> Your assignment
The full listing is to be transcribed exactly, with each picture left out.

> Information shown

□ □ □ □ □ □ □

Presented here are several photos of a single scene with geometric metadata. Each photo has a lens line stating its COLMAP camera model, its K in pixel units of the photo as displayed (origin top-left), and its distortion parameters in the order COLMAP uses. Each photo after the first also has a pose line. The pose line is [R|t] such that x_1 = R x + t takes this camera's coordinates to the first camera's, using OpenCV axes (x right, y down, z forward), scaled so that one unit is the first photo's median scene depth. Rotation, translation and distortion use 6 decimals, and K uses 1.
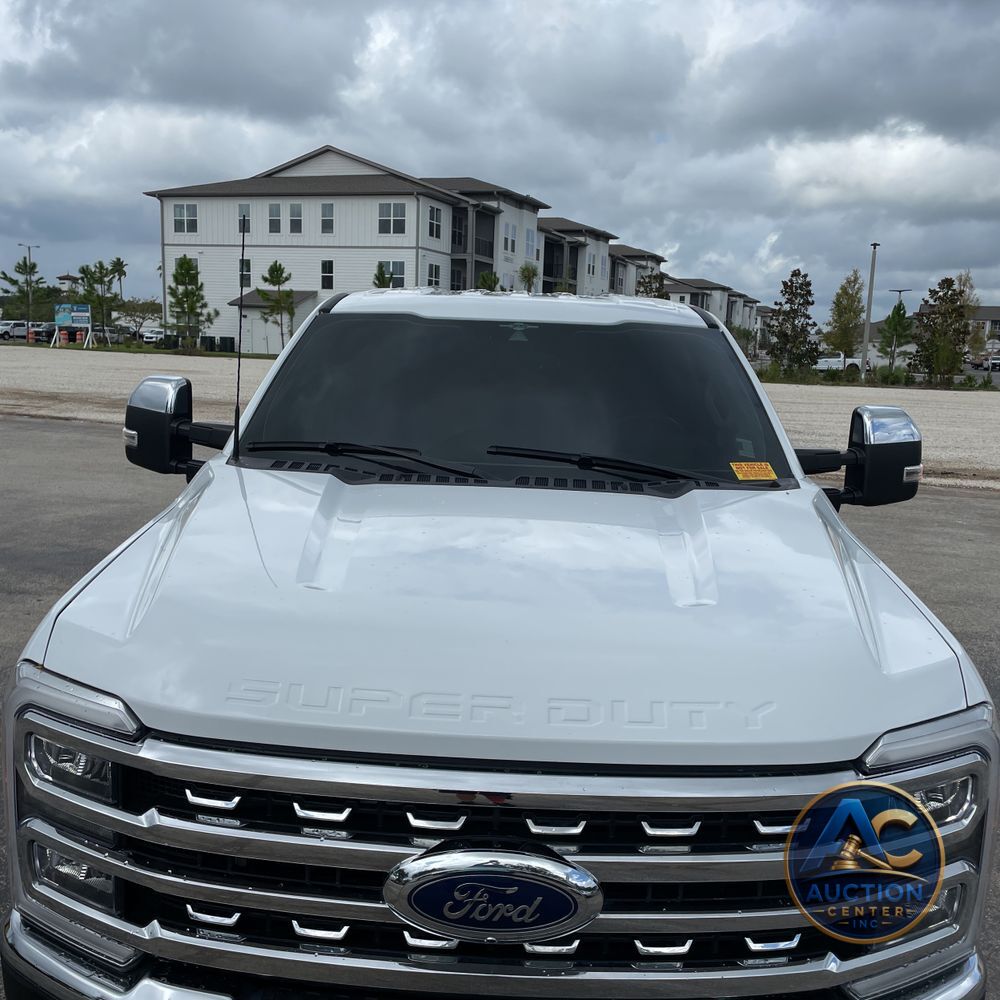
lens RADIAL K [[1009.2, 0, 500.0], [0, 1009.2, 500.0], [0, 0, 1]] dist [0.085189, -0.109776]
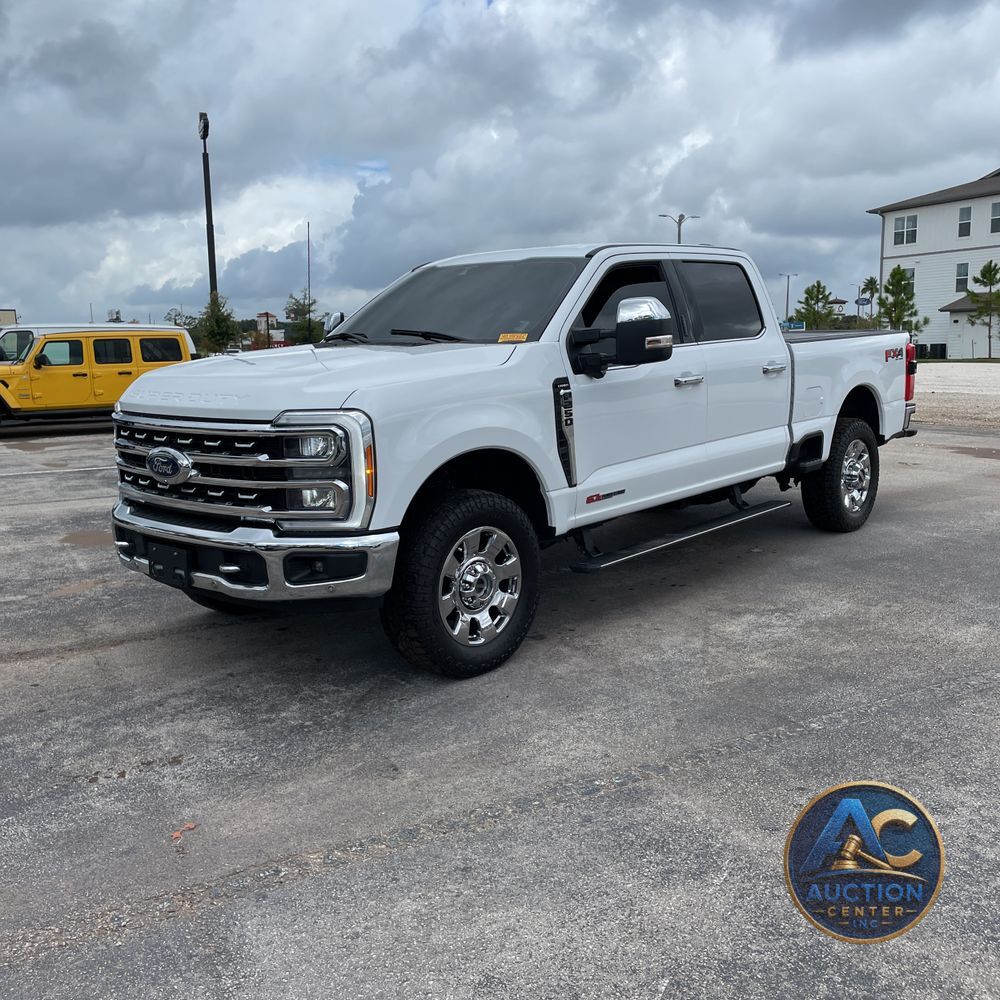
lens RADIAL K [[1009.2, 0, 500.0], [0, 1009.2, 500.0], [0, 0, 1]] dist [0.085189, -0.109776]
pose [[0.736429, 0.052826, -0.674450, 0.098627], [-0.067865, 0.997686, 0.004042, 0.016602], [0.673103, 0.042795, 0.738310, -0.015285]]
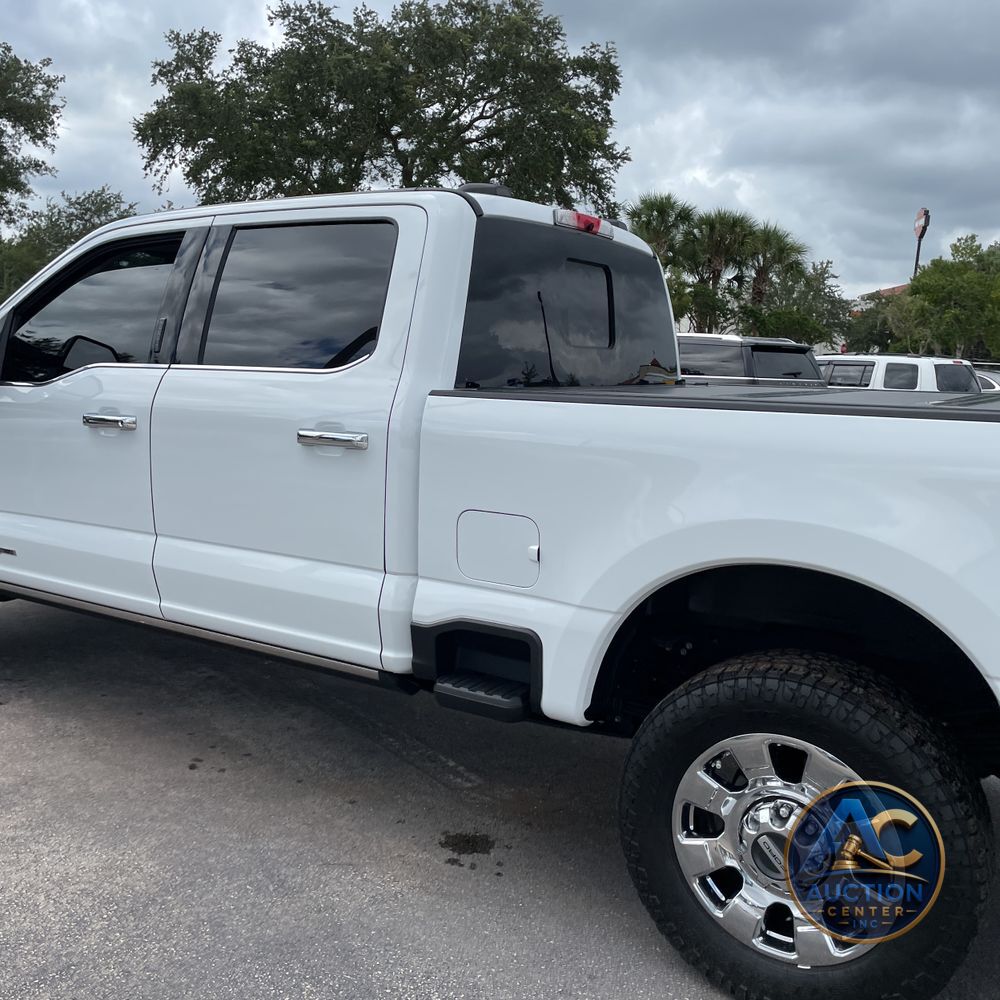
lens RADIAL K [[1009.2, 0, 500.0], [0, 1009.2, 500.0], [0, 0, 1]] dist [0.085189, -0.109776]
pose [[-0.538923, 0.059588, -0.840245, 0.078965], [-0.212699, 0.955545, 0.204188, -0.017994], [0.815059, 0.288761, -0.502291, 0.169647]]
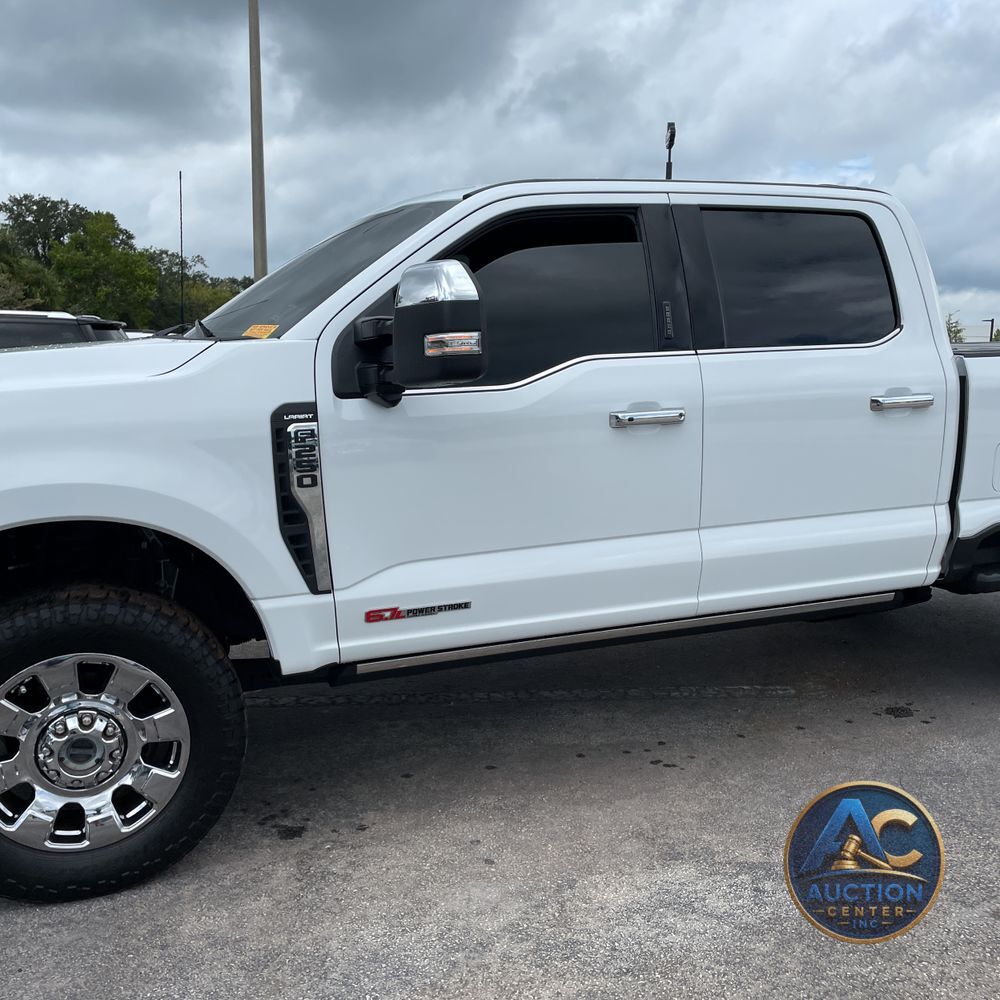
lens RADIAL K [[1009.2, 0, 500.0], [0, 1009.2, 500.0], [0, 0, 1]] dist [0.085189, -0.109776]
pose [[0.371864, 0.097200, -0.923184, 0.091682], [-0.147089, 0.988109, 0.044788, 0.003964], [0.916560, 0.119135, 0.381739, 0.062031]]
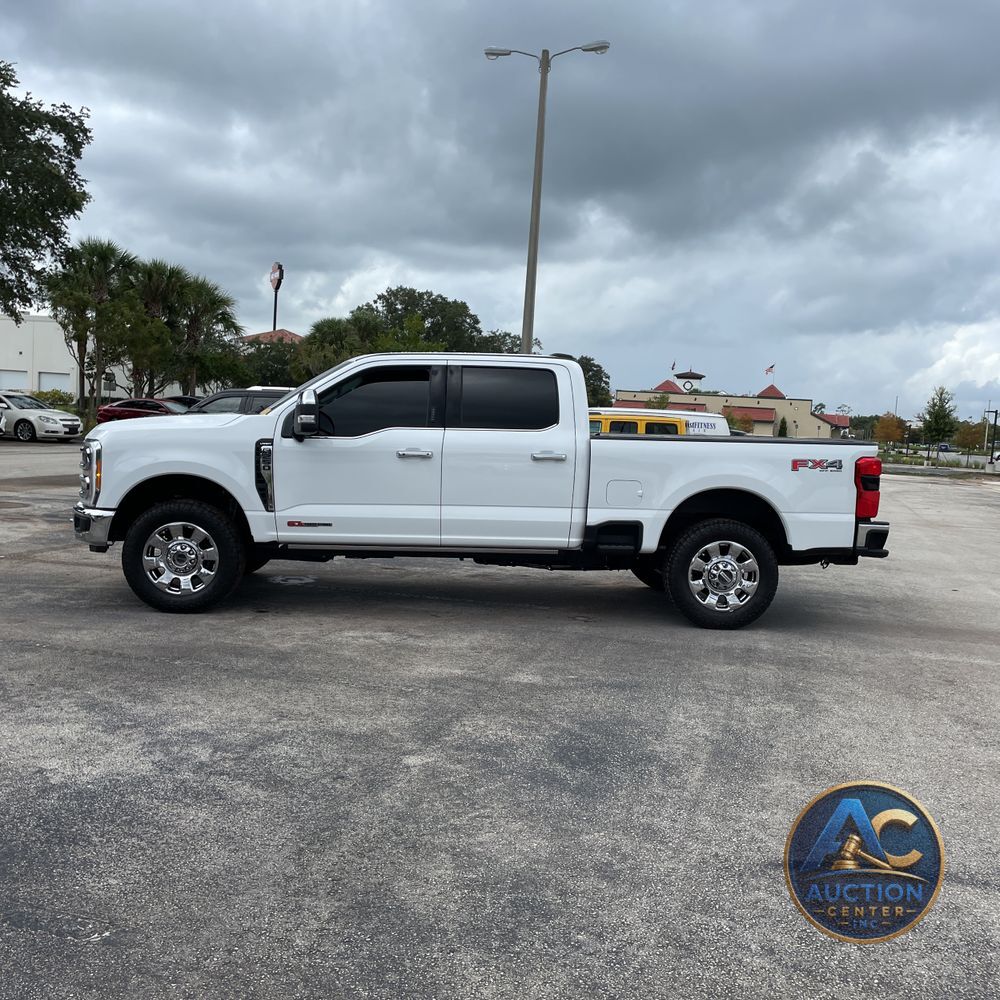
lens RADIAL K [[993.5, 0, 506.5], [0, 993.5, 515.2], [0, 0, 1]] dist [0.098984, -0.141735]
pose [[0.051398, 0.060478, -0.996845, 0.201491], [-0.219604, 0.974418, 0.047794, -0.001885], [0.974234, 0.216454, 0.063365, 0.107145]]
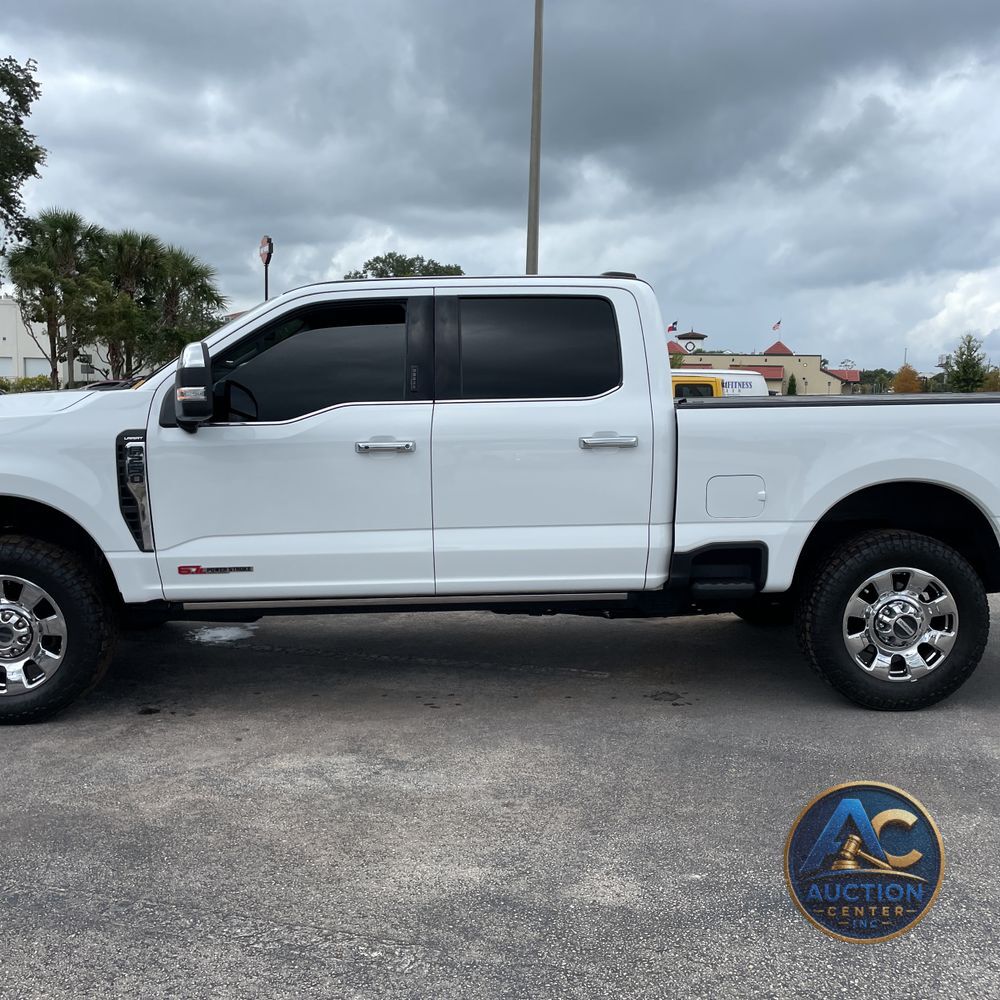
lens RADIAL K [[993.5, 0, 506.5], [0, 993.5, 515.2], [0, 0, 1]] dist [0.098984, -0.141735]
pose [[0.050237, 0.089005, -0.994763, 0.131145], [-0.181049, 0.980331, 0.078570, -0.003858], [0.982190, 0.176154, 0.065363, 0.107142]]
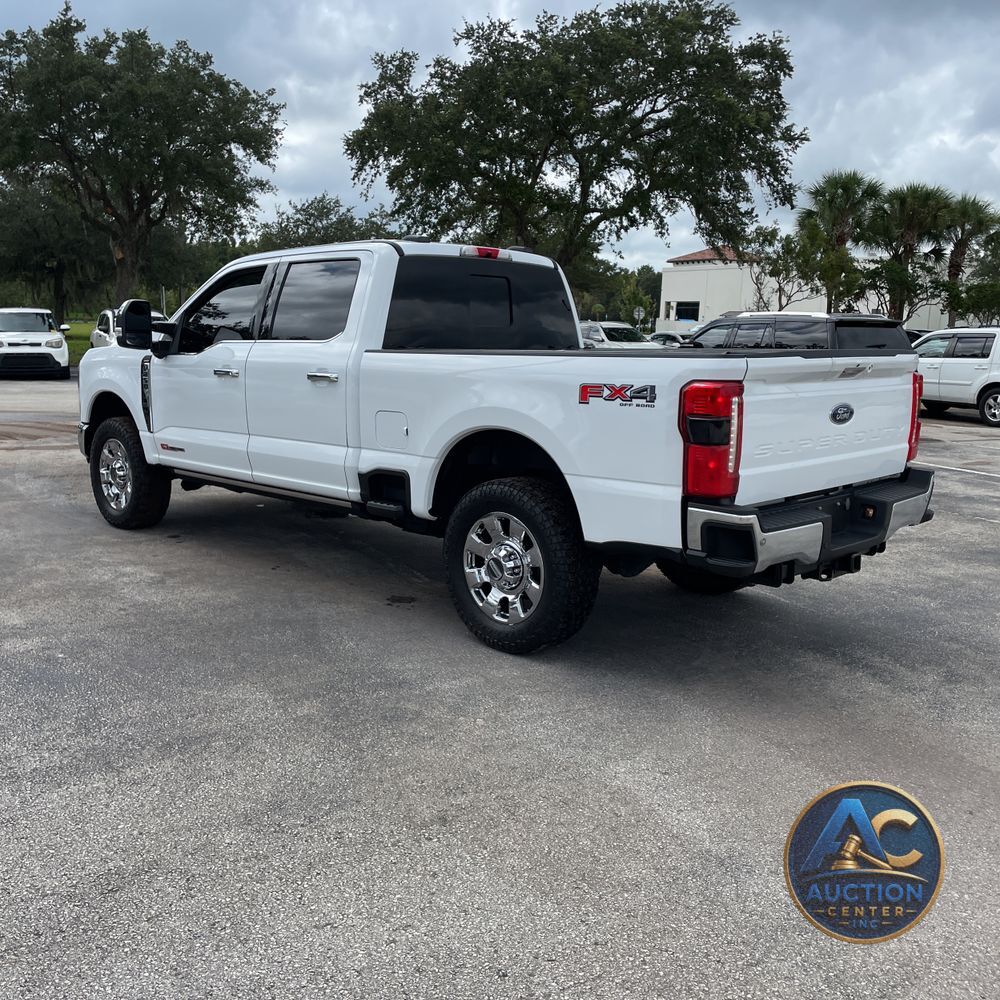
lens RADIAL K [[1009.2, 0, 500.0], [0, 1009.2, 500.0], [0, 0, 1]] dist [0.085189, -0.109776]
pose [[-0.702644, 0.063566, -0.708697, 0.105382], [-0.174626, 0.950136, 0.258355, -0.028388], [0.689781, 0.305288, -0.656507, 0.232785]]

□ □ □ □ □ □ □

> Task answer
Presented here are several photos of a single scene with geometric metadata. Each photo has a lens line stating its COLMAP camera model, its K in pixel units of the photo as displayed (origin top-left), and its distortion parameters in the order COLMAP uses. Each photo after the first also has a pose line. The pose line is [R|t] such that x_1 = R x + t takes this camera's coordinates to the first camera's, using OpenCV axes (x right, y down, z forward), scaled so that one unit is the first photo's median scene depth. Rotation, translation and distortion use 6 decimals, and K uses 1.
lens RADIAL K [[1009.2, 0, 500.0], [0, 1009.2, 500.0], [0, 0, 1]] dist [0.085189, -0.109776]
lens RADIAL K [[1009.2, 0, 500.0], [0, 1009.2, 500.0], [0, 0, 1]] dist [0.085189, -0.109776]
pose [[0.736429, 0.052826, -0.674450, 0.098627], [-0.067865, 0.997686, 0.004042, 0.016602], [0.673103, 0.042795, 0.738310, -0.015285]]
lens RADIAL K [[1009.2, 0, 500.0], [0, 1009.2, 500.0], [0, 0, 1]] dist [0.085189, -0.109776]
pose [[-0.538923, 0.059588, -0.840245, 0.078965], [-0.212699, 0.955545, 0.204188, -0.017994], [0.815059, 0.288761, -0.502291, 0.169647]]
lens RADIAL K [[1009.2, 0, 500.0], [0, 1009.2, 500.0], [0, 0, 1]] dist [0.085189, -0.109776]
pose [[0.371864, 0.097200, -0.923184, 0.091682], [-0.147089, 0.988109, 0.044788, 0.003964], [0.916560, 0.119135, 0.381739, 0.062031]]
lens RADIAL K [[993.5, 0, 506.5], [0, 993.5, 515.2], [0, 0, 1]] dist [0.098984, -0.141735]
pose [[0.051398, 0.060478, -0.996845, 0.201491], [-0.219604, 0.974418, 0.047794, -0.001885], [0.974234, 0.216454, 0.063365, 0.107145]]
lens RADIAL K [[993.5, 0, 506.5], [0, 993.5, 515.2], [0, 0, 1]] dist [0.098984, -0.141735]
pose [[0.050237, 0.089005, -0.994763, 0.131145], [-0.181049, 0.980331, 0.078570, -0.003858], [0.982190, 0.176154, 0.065363, 0.107142]]
lens RADIAL K [[1009.2, 0, 500.0], [0, 1009.2, 500.0], [0, 0, 1]] dist [0.085189, -0.109776]
pose [[-0.702644, 0.063566, -0.708697, 0.105382], [-0.174626, 0.950136, 0.258355, -0.028388], [0.689781, 0.305288, -0.656507, 0.232785]]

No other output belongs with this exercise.